Citizen Holdings Co., the world's biggest maker of mechanical watches by volume, sank 9.5 percent after cutting its profit target by a third. Canon Inc., which last month predicted its first profit drop in nine years, retreated 8.4 percent. JTEKT Corp., an electronic-equipment maker part owned by Toyota Motor Corp., lost 10 percent after orders for machine tools plunged the most in more than six years.
``We've got the financial crisis on the one hand, but now focus has shifted to the economy,'' said Hiroyasu Ito, a Tokyo- based fund manager at Dai-ichi Mutual Life Insurance Co., which holds $296 billion in assets. ``The speed and violence at which the economy has deteriorated is the reason there's no sense of calm in the stock market.''
The Nikkei 225 Stock Average declined 272.13, or 3 percent, to close at 8,809.30 in Tokyo. The broader Topix index fell 27.29, or 3 percent, to 889.36, with all but one of its 33 industry groups falling. The value of shares traded on the Tokyo exchange was the lowest since Sept. 1.
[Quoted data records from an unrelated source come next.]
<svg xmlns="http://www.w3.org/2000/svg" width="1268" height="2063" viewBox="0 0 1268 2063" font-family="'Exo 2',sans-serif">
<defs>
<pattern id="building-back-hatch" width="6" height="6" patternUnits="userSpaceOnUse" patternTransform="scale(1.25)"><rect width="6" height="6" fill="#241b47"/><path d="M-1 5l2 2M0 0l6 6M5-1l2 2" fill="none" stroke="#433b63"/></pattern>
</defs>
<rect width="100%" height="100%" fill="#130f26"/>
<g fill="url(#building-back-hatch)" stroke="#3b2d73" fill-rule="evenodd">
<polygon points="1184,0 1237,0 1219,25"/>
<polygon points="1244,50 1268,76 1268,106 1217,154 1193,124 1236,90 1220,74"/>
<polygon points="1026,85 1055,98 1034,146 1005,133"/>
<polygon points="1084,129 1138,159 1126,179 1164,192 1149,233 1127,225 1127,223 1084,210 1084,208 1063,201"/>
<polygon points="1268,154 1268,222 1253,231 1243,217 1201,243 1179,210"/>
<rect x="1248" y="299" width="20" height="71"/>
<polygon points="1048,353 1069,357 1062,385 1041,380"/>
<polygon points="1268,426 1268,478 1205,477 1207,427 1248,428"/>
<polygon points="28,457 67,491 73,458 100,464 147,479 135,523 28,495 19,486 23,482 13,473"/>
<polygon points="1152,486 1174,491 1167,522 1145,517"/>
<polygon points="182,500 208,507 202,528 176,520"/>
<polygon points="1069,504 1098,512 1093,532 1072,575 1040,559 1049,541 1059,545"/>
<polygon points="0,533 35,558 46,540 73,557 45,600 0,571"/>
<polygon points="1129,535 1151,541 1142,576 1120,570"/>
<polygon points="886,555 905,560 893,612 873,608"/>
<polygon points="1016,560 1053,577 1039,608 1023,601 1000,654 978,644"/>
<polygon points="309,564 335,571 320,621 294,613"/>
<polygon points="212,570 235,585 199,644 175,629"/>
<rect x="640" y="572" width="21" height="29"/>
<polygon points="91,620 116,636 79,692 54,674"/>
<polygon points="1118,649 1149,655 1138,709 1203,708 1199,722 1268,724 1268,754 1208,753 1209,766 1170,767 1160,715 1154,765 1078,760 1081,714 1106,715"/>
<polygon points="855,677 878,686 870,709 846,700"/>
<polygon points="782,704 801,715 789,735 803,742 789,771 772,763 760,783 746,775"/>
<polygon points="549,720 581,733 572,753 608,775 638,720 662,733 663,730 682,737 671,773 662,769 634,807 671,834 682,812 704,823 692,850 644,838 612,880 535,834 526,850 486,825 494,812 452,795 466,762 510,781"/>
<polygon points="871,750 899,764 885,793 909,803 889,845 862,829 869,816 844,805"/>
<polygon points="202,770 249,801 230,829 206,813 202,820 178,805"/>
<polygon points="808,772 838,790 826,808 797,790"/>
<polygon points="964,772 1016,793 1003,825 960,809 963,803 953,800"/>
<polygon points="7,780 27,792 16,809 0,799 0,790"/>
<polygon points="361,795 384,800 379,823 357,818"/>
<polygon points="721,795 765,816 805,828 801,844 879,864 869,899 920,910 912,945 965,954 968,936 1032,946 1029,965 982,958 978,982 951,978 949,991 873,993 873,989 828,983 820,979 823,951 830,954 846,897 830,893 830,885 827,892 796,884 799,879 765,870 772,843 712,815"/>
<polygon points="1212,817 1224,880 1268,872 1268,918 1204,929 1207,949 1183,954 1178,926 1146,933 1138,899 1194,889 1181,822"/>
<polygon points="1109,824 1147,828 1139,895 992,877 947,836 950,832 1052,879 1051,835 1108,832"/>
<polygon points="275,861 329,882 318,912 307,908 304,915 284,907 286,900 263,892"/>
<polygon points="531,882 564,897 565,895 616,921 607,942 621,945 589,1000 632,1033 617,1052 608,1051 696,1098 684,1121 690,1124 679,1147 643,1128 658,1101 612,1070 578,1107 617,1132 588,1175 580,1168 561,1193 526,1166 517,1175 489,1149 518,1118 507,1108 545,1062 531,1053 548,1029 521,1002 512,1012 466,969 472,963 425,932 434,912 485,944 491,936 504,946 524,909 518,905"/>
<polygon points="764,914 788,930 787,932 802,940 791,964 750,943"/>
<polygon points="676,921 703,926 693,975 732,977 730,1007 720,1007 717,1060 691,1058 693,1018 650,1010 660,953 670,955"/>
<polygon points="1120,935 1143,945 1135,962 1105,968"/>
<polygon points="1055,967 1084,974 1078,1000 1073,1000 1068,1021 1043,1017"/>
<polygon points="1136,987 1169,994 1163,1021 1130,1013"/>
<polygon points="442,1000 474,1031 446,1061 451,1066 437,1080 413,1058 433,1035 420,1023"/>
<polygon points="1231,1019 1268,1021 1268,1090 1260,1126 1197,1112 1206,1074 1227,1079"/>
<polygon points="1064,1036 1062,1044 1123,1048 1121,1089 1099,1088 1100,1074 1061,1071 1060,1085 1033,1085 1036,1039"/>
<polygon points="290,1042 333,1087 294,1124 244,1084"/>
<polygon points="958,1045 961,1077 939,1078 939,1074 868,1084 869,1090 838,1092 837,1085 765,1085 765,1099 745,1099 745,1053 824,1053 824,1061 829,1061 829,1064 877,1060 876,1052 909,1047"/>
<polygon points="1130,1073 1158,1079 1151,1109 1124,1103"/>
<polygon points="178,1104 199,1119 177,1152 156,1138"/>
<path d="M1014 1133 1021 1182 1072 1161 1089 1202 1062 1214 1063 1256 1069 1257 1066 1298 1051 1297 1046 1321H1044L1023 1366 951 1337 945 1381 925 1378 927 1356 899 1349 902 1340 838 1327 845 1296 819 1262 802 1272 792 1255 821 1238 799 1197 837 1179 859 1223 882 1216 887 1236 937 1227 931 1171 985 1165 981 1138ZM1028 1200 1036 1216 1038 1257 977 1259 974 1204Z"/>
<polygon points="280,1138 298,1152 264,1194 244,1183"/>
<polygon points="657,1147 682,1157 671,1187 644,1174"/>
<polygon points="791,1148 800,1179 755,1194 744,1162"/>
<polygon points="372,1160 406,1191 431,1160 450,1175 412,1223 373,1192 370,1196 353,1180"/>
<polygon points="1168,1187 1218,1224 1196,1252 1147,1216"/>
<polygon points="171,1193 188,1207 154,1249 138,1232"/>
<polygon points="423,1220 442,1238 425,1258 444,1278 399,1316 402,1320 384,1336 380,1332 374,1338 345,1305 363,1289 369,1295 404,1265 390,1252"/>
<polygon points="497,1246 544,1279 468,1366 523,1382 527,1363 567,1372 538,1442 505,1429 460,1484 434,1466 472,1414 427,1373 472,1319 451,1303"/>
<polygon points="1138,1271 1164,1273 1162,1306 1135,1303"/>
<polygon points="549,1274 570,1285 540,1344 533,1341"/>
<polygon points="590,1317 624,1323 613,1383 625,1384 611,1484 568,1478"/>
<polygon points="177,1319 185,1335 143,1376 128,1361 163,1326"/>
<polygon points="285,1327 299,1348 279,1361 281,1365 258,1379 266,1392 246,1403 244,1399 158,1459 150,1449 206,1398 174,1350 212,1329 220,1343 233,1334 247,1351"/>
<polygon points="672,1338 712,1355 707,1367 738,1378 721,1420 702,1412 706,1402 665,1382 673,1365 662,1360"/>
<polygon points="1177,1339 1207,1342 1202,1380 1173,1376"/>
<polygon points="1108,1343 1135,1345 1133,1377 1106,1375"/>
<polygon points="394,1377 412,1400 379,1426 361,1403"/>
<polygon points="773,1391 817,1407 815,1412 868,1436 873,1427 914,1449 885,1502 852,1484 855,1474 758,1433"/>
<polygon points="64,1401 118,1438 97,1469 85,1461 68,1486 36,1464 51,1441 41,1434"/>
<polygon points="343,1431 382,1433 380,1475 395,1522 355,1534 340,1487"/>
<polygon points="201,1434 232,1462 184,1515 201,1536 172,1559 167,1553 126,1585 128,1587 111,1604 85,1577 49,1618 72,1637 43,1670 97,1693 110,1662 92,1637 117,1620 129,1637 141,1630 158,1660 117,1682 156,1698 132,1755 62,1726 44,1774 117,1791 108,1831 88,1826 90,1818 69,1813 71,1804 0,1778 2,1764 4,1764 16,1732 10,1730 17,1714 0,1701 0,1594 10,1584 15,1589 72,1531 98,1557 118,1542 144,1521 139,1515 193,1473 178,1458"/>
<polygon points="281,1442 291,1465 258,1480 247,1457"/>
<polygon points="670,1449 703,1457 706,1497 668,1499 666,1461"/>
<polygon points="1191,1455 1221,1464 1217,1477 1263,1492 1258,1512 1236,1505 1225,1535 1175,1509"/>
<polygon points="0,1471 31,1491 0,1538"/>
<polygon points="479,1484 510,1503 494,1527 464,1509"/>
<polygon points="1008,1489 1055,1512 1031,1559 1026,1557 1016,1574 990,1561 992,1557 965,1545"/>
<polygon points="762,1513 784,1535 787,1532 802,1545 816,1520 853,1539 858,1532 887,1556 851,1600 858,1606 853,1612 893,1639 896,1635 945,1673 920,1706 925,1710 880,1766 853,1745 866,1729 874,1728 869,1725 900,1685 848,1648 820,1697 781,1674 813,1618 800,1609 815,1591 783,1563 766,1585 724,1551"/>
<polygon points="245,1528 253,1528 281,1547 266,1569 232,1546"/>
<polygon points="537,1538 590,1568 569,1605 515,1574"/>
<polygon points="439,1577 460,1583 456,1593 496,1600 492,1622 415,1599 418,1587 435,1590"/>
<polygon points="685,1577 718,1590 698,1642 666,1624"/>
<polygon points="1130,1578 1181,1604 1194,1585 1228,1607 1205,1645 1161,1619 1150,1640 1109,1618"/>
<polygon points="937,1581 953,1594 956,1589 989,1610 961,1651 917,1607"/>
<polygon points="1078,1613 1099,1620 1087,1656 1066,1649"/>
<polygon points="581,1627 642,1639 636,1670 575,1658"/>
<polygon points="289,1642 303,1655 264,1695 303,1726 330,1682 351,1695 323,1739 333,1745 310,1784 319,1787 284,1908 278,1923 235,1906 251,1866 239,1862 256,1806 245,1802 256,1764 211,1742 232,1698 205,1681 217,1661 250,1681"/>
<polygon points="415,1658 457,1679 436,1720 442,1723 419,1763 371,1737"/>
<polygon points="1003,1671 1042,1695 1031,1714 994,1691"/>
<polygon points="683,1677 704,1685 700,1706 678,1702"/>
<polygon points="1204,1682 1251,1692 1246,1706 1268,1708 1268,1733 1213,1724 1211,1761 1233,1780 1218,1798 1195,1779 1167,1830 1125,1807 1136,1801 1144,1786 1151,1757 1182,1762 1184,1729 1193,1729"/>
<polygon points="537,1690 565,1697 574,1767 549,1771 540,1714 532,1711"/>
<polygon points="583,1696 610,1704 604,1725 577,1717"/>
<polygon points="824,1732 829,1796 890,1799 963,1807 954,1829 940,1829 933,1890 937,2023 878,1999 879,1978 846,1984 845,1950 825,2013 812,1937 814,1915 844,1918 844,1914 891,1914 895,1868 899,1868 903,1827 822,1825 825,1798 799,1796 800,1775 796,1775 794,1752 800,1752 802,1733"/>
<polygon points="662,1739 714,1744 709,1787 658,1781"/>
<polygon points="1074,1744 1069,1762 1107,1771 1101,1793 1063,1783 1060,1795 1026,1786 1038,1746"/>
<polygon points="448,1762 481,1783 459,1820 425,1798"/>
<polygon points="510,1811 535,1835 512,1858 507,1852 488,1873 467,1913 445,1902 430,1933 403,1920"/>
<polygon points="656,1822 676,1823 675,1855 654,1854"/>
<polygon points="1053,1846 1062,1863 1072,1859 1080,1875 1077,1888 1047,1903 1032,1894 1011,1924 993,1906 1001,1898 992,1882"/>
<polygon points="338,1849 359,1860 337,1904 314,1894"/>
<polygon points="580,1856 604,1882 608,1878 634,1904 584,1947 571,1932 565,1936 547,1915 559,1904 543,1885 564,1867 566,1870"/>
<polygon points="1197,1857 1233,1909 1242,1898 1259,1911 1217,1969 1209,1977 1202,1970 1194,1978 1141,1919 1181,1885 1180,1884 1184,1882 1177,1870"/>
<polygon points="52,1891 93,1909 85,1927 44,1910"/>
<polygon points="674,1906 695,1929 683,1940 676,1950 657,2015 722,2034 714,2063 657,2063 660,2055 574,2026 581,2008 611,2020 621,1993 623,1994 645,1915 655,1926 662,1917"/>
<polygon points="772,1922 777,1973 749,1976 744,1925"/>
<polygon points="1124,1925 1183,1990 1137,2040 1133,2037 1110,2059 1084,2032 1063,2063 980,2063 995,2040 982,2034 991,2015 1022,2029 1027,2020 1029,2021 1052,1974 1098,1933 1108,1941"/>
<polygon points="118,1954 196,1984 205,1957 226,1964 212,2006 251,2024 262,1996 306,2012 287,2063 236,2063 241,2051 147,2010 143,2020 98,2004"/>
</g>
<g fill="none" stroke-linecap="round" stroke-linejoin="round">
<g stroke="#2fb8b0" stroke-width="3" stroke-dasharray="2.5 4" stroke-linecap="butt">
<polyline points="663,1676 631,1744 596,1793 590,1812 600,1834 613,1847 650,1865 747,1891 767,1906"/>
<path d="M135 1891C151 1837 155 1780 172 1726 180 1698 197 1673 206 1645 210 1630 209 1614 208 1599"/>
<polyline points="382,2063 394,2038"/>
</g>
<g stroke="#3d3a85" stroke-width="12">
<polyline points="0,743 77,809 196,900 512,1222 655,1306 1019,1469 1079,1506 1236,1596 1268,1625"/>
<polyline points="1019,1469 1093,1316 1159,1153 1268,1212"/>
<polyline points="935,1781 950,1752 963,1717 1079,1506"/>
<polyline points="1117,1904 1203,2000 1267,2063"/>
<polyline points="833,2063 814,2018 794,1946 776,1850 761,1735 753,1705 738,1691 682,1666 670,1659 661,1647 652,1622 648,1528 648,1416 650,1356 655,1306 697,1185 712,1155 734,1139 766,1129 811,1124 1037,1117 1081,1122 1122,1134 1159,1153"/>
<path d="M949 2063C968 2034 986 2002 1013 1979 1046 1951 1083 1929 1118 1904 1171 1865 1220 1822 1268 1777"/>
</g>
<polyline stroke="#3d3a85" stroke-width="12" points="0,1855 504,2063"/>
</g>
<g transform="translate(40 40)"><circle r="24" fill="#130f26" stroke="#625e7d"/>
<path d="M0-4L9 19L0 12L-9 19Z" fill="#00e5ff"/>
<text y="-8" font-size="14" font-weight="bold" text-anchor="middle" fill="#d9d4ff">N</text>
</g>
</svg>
A slowdown in sales in the U.S. and Europe is dimming the earnings outlook for Japanese companies, prompting businesses from Toyota to Sony Corp. to slash forecasts. Of 922 companies that have reported first-half earnings through Nov. 10, more than half reduced full-year profit targets, according to a report by Shinko Research Institute Co.
Weakening demand drove down Japan's current-account surplus for a seventh month in September, the Ministry of Finance said today. The slowdown at home and abroad has spurred a 42 percent drop in the Nikkei this year.
Corporate earnings won't likely turn the corner until the second half of fiscal 2010 at the earliest, Shinichi Ichikawa, chief equity strategist at Credit Suisse Group, wrote in a report yesterday. He extended his 2008 pretax-profit decline estimate for Japanese companies to 40 percent from 30 percent.
Nikkei futures expiring in December retreated 3.7 percent to 8,780 in Osaka and slumped 3.6 percent to 8,780 in Singapore.